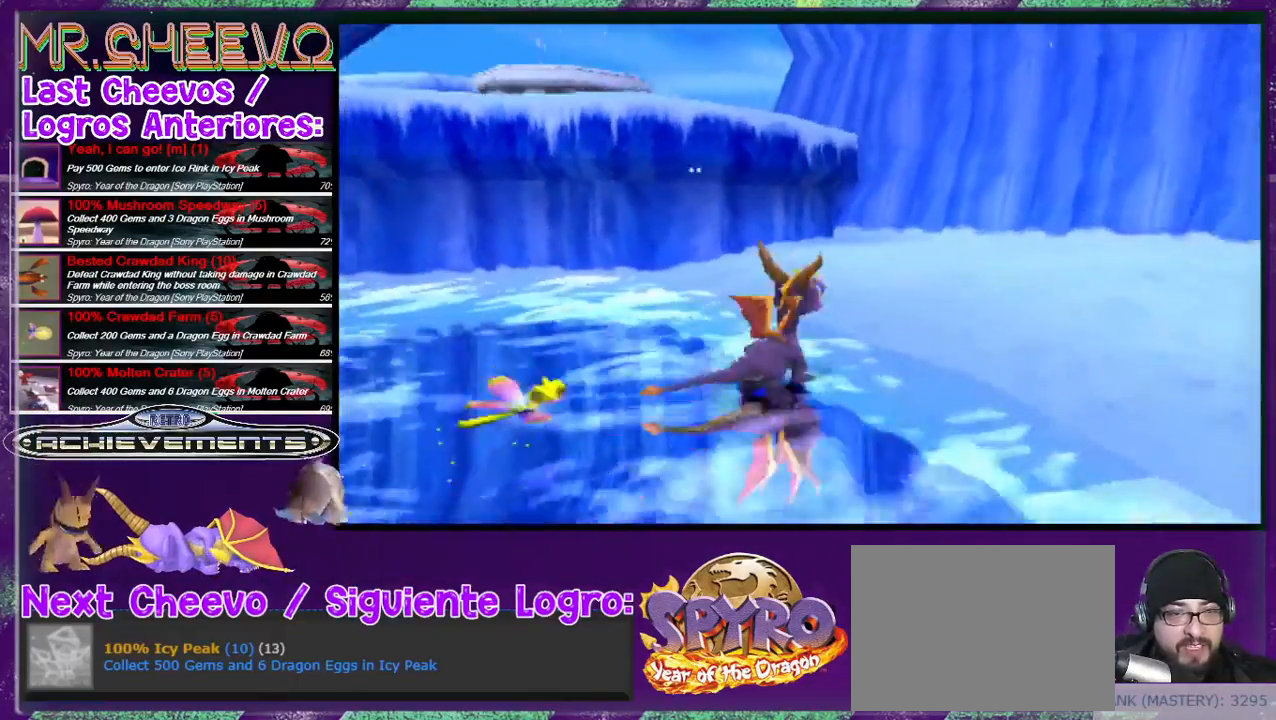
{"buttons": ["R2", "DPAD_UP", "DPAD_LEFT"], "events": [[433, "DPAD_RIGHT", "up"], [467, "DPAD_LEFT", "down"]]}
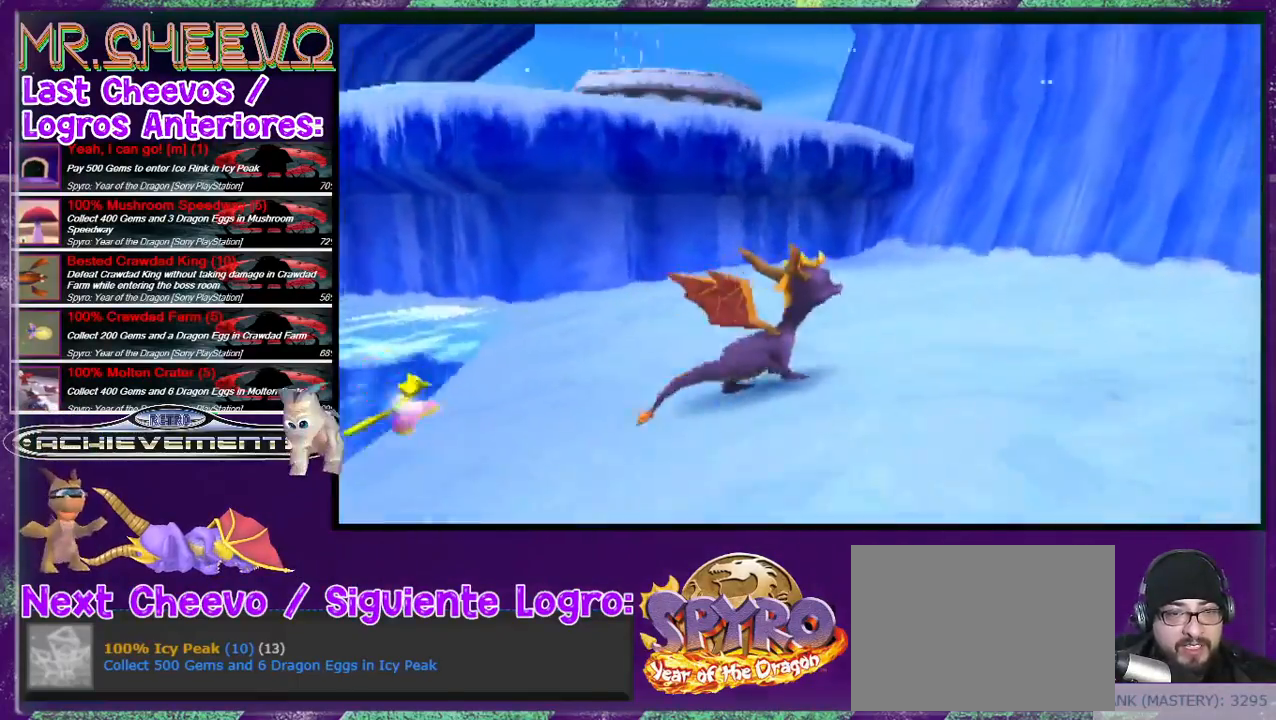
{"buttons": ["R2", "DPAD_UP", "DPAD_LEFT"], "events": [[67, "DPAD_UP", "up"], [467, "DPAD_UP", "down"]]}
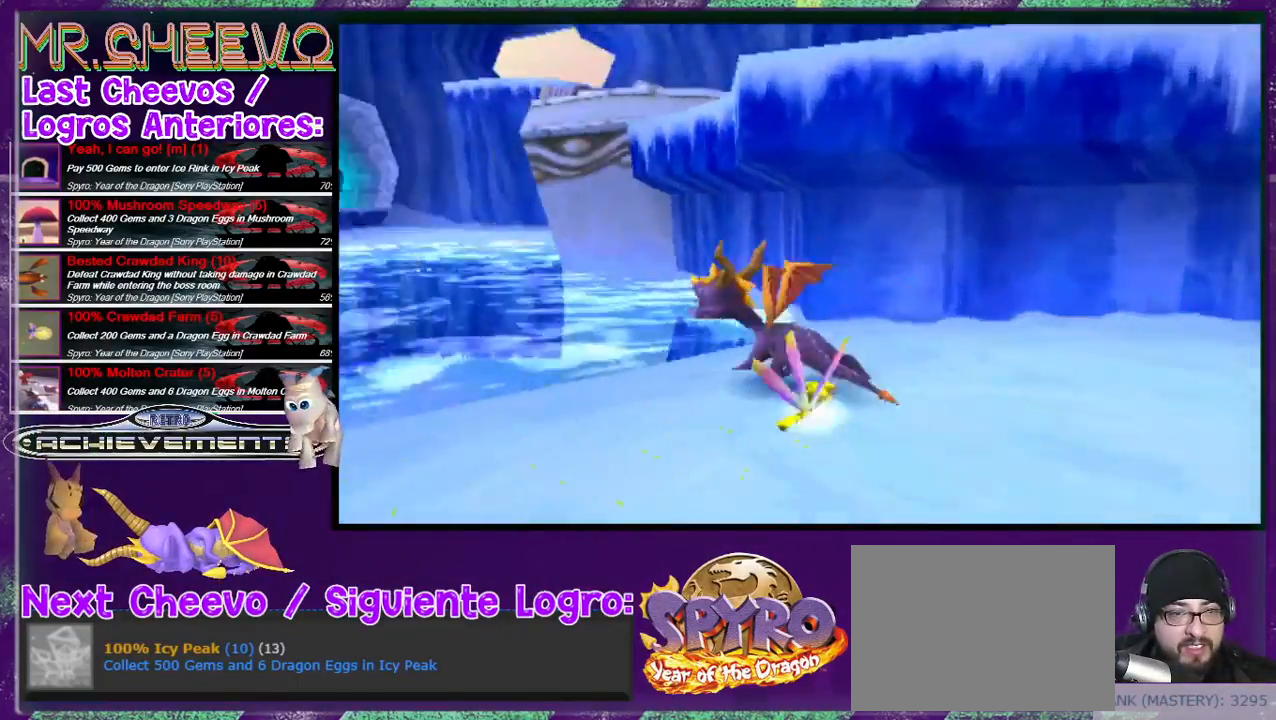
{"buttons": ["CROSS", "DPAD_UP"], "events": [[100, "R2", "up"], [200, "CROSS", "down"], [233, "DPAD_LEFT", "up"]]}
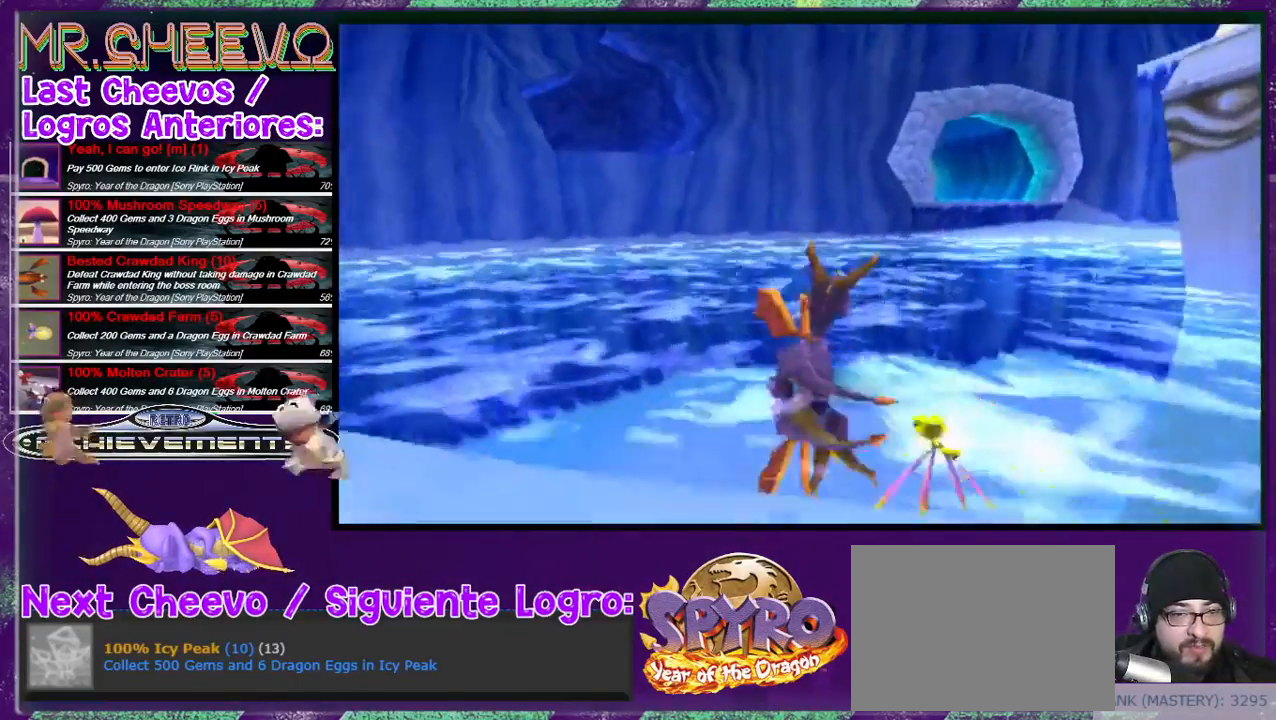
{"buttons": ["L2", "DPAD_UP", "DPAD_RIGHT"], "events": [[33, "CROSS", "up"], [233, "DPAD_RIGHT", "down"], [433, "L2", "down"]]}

• _Requirement_: Lines of the listing above that include the string "CROSS" should each be copied.

• _Result of this exercise_:
{"buttons": ["CROSS", "DPAD_UP"], "events": [[100, "R2", "up"], [200, "CROSS", "down"], [233, "DPAD_LEFT", "up"]]}
{"buttons": ["L2", "DPAD_UP", "DPAD_RIGHT"], "events": [[33, "CROSS", "up"], [233, "DPAD_RIGHT", "down"], [433, "L2", "down"]]}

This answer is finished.